Translations of the user interface

19.8.2011 2:21, Jobst Schmalenbach wrote:

> Ok, I bite

Bite what? You seem to be commenting on a message that was posted in 
German and you reply in English, the discussion language of the list, 
but you don't explain what the question was.

Well, the question is not crystal clear, but it seems to be that Mr. 
Umlauf asked why the validator's user interface is in English only. 
That's a good question, and the answer is that nobody translated it.

Other W3C services like the W3C CSS Validator
http://jigsaw.w3.org/css-validator/
are available in several languages, because
a) some people made it possible to localize it (this typically involves 
a lot of work to globalize it so that translations can be fed in)
b) some other people translated the texts into their languages.
As far as I know, at least part b) is purely volunteer work, and I 
suppose part a) was at least partly carried out on a volunteer bases.

So the more concrete answer is: people just didn't volunteer to 
translate it.

In my opinion, the markup validator's messages are largely highly 
technical in nature, using e.g. SGML terminology, which is rather 
difficult to translate. And the few people who understand SGML terms 
there days would probably have difficulties in recognizing them in any 
other language than English, as there are no "standard" translations for 
them (except perhaps in a few languages).

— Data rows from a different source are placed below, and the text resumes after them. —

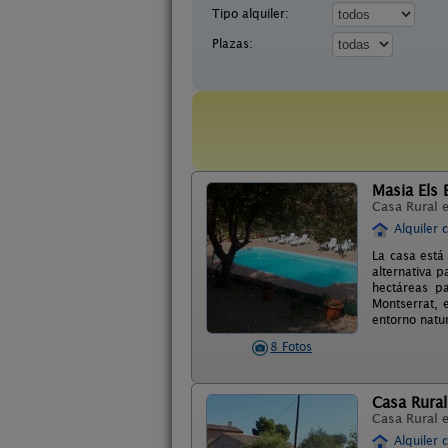
Tipo alquiler:
Plazas:
Masia Els 
Casa Rural 
Alquiler 
La casa está
alternativa p
hectáreas p
Montserrat, 
entorno natur
8 Fotos
Casa Rural
Casa Rural 
Alquiler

For example, considering the validation report for the page
http://www.wmtips.com/tools/info/?url=fbcdn.net
(which seems to be what Mr. Umlauf had difficulties with)
the first message is:
"cannot generate system identifier for general entity 'h'"
I don't think it would help much to translate that into German, for 
example. Perhaps one user out one hundred among validator users really 
knows what "general entity" means; if you translated "general entity" 
to, say, "allgemeines Ding", make that close to zero out of a hundred.

The explanations below the error messages are often (and in this case) 
much more understandable than the messages themselves. But people 
generally don't read them much, perhaps thinking that small font size 
indicates lack of importance (or that length of the text scares them 
into thinking that the text is even more difficult than the message 
itself!). Moreover, it would be difficult to find competent volunteers 
to translate such large amounts of texts.

The simple error message would, in the particular case I mentioned, 
simply say "Replace each '&' by '&'". But making the validator issue 
such messages would be a major change, and a difficult one.

So if you ask me, there would not be much point in translating the 
markup validator. Things may change with HTML5, as it is no more SGML 
based or XML based but has its own basis and terminology. If HTML5 and 
especially HTML5 checkers (confusingly called "validators") become 
reasonably stable, a translated user interface for an HTML5 checker 
would make much sense - if at least some minimal quality checks can be 
imposed on the translations, including the translations of basic terms.

Now, to avoid some misconceptions...

> That means the machine is located in America, why should w3c respond in
> any other way????????

If the service were localized, it should make a good effort in selecting 
the user's preferred language instead of wildly guessing language from 
IP address.

And that's what W3C CSS Validator does. It uses the Accept-Language HTTP 
headers (indirectly settable by users by changing their browser 
preferences), and it contains explicit links to different language 
versions too.

> Further, the content of the website you are checking is in English, too.

That's not relevant. People often work with web pages written in a 
language other than their own primary language.